« C'est une bombe, nous sommes écurés, la guerre est déclarée ! » Aucun mot ne semble trop fort au Dr Xavier Lambertyn, généraliste dans l'Oise et membre de la Coordination nationale des médecins généralistes, après l'envoi par le préfet de réquisitions à un certain nombre de ses confrères.
« Depuis le jeudi 13 mars, les généralistes d'une bonne vingtaine de secteurs de garde de l'Oise reçoivent des réquisitions signées par le préfet, pour le week-end du 15 et 16 mars, ainsi que pour la semaine suivante », indique-t-il avant de préciser : « Depuis quelques temps, dans certains secteurs de garde de l'Oise, les médecins assuraient les gardes, mais seulement de 20 h à 23 h en semaine, et de 8 h à 20 h les week-ends, et peu à peu, le mouvement a fait tâche d'huile ; nous étions en négociations avec les CODAMU (comités départementaux de l'aide médicale urgente) au sujet de la permanence des soins, et une réunion était prévue sur ce sujet avec la DDASS (direction départementale des Affaires sanitaires et sociales) et l'Ordre départemental, le préfet aurait au moins pu attendre les conclusions de ces réunions ! »
Juridiquement, estiment les généralistes de l'Oise, il est presque impossible de ne pas déférer à une réquisition préfectorale. Toutefois, une réunion intersyndicale avec des représentants de MG-France, de la CSMF, de la FMF et de la coordination devait avoir lieu ce week-end, afin de déterminer les suites à donner à l'affaire.

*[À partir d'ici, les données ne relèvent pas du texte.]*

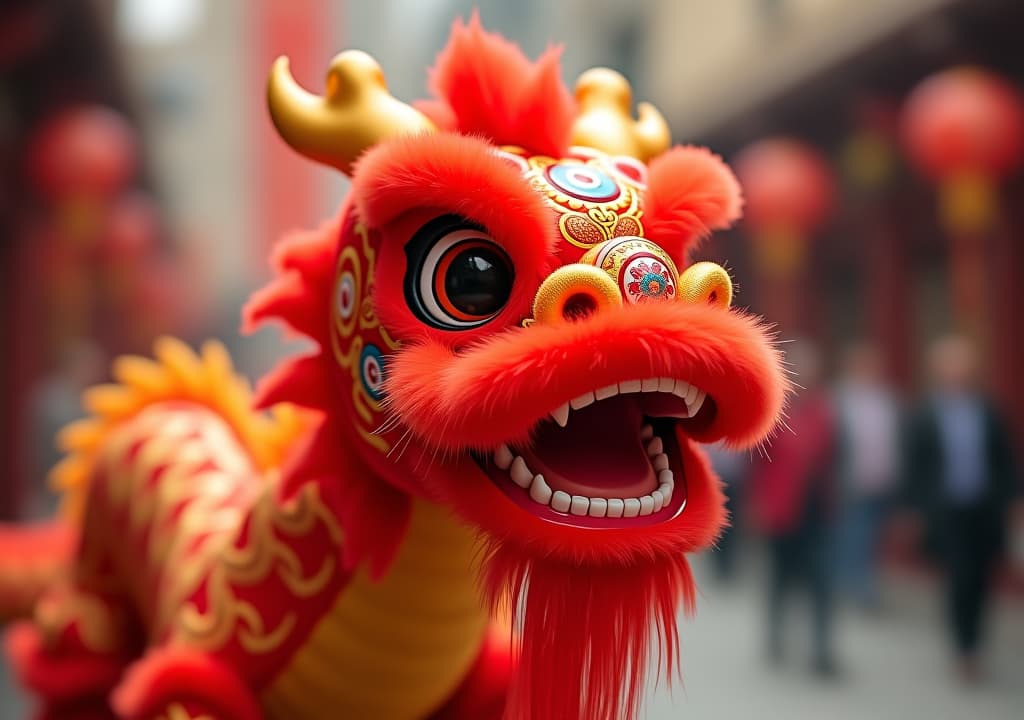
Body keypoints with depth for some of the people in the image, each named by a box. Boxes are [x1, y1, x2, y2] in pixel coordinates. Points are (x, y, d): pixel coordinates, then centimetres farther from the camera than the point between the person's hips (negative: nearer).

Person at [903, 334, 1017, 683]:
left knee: (979, 582, 5)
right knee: (960, 577, -11)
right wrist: (927, 510, -3)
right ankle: (964, 651, 1)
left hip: (985, 512, 3)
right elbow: (915, 469, 1)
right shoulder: (924, 416, -1)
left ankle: (971, 647, 19)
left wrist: (1003, 499, 2)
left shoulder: (988, 412, 4)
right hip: (948, 512, -3)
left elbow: (1005, 460, 9)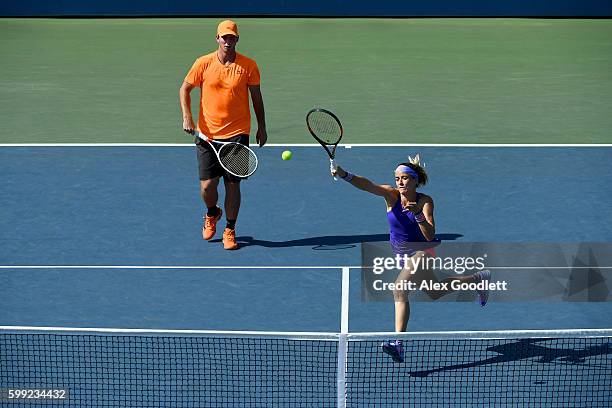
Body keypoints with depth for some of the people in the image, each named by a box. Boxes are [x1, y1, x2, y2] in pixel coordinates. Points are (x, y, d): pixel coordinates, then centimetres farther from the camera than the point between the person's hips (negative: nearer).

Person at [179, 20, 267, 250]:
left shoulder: (248, 66, -1)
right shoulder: (203, 63, -2)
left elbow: (256, 97, 9)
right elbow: (185, 89, 8)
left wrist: (261, 127, 9)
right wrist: (186, 117, -4)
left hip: (237, 134, 0)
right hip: (207, 134, 0)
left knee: (233, 184, 1)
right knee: (207, 185, -3)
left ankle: (229, 231, 17)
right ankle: (212, 214, 31)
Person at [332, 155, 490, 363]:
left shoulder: (425, 201, -20)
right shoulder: (391, 195, -12)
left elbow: (430, 236, -28)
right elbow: (367, 185, -32)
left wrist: (418, 214, -43)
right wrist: (345, 175, -50)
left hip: (422, 251, -6)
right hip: (402, 255, 6)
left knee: (400, 287, -30)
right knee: (436, 293, 24)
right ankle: (478, 279, 52)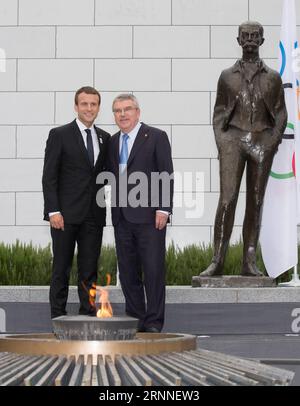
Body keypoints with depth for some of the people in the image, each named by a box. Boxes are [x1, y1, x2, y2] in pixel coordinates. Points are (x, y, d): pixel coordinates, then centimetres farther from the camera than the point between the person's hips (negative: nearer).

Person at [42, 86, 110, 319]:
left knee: (90, 269, 5)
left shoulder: (105, 138, 13)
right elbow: (49, 176, -5)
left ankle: (88, 316, 10)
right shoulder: (59, 135, -1)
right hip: (66, 214, -4)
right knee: (62, 269, 0)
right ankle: (58, 318, 5)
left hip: (94, 215, 4)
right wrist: (53, 211, -13)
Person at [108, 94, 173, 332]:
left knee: (153, 270, -5)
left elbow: (167, 176, -7)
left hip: (149, 216, -6)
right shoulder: (114, 141, 15)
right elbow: (114, 176, 16)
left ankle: (154, 322, 1)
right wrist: (115, 210, 8)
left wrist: (163, 209, -13)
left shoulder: (156, 137, -2)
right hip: (122, 217, 6)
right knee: (127, 271, 8)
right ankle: (135, 319, 16)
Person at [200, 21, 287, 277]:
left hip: (263, 141, 1)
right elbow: (219, 112, 10)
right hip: (233, 138, -1)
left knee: (255, 202, 2)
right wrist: (221, 144, -2)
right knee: (227, 200, -12)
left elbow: (280, 114, 9)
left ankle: (249, 263, 4)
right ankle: (218, 261, -12)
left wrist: (274, 142, -6)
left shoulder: (272, 77, 10)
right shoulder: (227, 76, 10)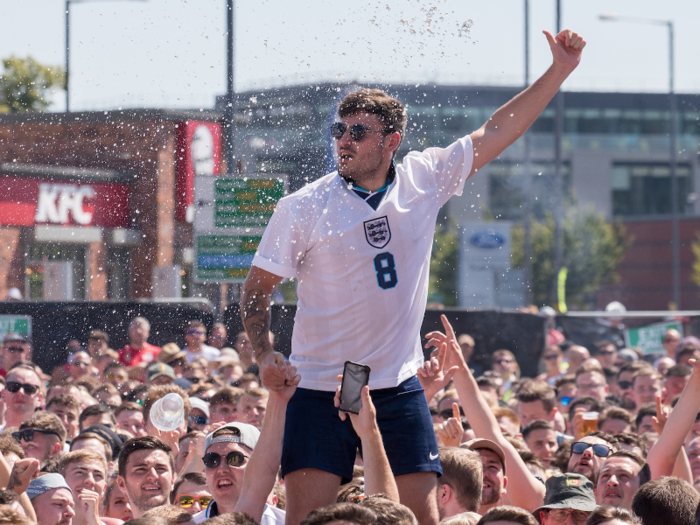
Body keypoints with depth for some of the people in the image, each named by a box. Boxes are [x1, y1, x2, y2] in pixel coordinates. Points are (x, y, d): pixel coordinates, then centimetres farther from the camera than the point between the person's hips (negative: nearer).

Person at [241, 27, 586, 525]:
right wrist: (265, 354, -15)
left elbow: (496, 133, 9)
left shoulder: (424, 180, 1)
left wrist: (559, 71, 7)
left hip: (399, 389, 2)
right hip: (320, 390, -2)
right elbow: (258, 287, 1)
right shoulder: (303, 207, -6)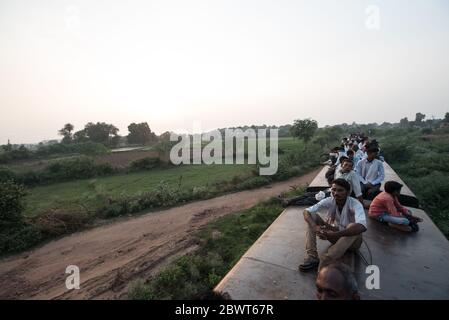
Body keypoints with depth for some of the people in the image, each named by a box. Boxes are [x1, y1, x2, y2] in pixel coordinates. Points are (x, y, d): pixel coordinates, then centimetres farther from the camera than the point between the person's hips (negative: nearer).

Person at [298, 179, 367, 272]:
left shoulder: (355, 204, -25)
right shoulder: (329, 201, -14)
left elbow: (362, 227, -45)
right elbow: (306, 211, -20)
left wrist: (334, 234, -52)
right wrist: (315, 227, -40)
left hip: (352, 239, -3)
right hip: (335, 234, 4)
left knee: (354, 226, -37)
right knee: (312, 215, -16)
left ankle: (323, 263, -38)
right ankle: (312, 257, -23)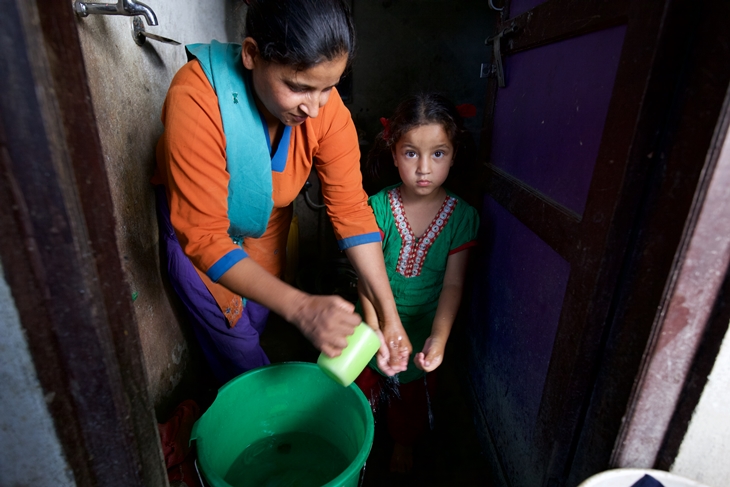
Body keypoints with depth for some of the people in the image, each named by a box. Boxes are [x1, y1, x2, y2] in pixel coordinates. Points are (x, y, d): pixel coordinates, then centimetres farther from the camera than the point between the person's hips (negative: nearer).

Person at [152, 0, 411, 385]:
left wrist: (387, 312, -31)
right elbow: (204, 236, -37)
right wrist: (300, 308, -48)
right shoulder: (195, 101, -38)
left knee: (258, 316, 17)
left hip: (267, 216, 3)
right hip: (194, 218, -3)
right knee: (234, 334, 6)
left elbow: (351, 208, -25)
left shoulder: (327, 107, -26)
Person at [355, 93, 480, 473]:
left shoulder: (461, 216, -16)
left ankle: (403, 443, 56)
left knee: (412, 394, 24)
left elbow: (453, 284, -15)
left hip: (424, 330, 0)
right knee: (365, 386, 24)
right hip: (378, 324, 0)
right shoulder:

Le dialogue n'est pas rompu
Pour Walter Vorhauer, président de l'Ordre de l'Oise, le jugement est plus nuancé : « Il y a trois types de secteurs dans le département ; pour ceux qui n'ont fourni aucun tableau de garde, je comprends ces réquisitions effectuées par la puissance publique, même si elles ne constituent pas la meilleure réponse ; les secteurs qui ont des tableaux de garde validés n'ont naturellement pas reçu de réquisition ; en revanche, c'est une surprise que le préfet ait inclus dans ses réquisitions les secteurs aux tableaux incomplets (1) ; l'Ordre souhaiterait que les listes de réquisition lui soient adressées avant, cela aurait permis de négocier. » Le Dr Vorhauer organise une réunion sur ce sujet demain mardi avec les responsables des tours de garde de l'Oise et la directrice de la DDASS, et pense que la situation « devrait pouvoir s'arranger ».
Annick Piquet, directrice de la DDASS de l'Oise et, à ce titre, à l'origine des réquisitions signées par le préfet, souhaite relativiser les choses : « Le dialogue n'est absolument pas rompu avec les médecins, mais comprenez que sur les 37 secteurs de garde de l'Oise, il y en a 22 ou 23 qui ne produisent pas de tableau de garde, ce qui correspond à un bassin de population d'environ 200 000 personnes ; cela fait des mois que nous constatons que la couverture n'est pas optimale, c'est un euphémisme, et si nous en sommes venus là, c'est que malgré tout le temps qu'on a laissé aux médecins pour s'organiser, rien n'a avancé. Il est exact qu'il n'y a pas eu d'avertissement préalable de notre part, mais il y a eu rappel à l'ordre de la part de l'Ordre départemental. Quant à certains médecins qui auraient reçu un avis de réquisition pour des secteurs de garde aux tableaux régulièrement complétés, il se peut qu'il y ait eu ici ou là des distorsions ou des erreurs, nous allons avoir des réunions à ce sujet pour faire le point. » De source intersyndicale, on indique qu'un courrier signé par tous les responsables syndicaux de l'Oise va être prochainement adressé au préfet « pour le mettre face à ses responsabilités ».
(1) C'est-à-dire des tableaux où les gardes ne sont plus assurées passé 23 h en semaine et 20 h le week-end.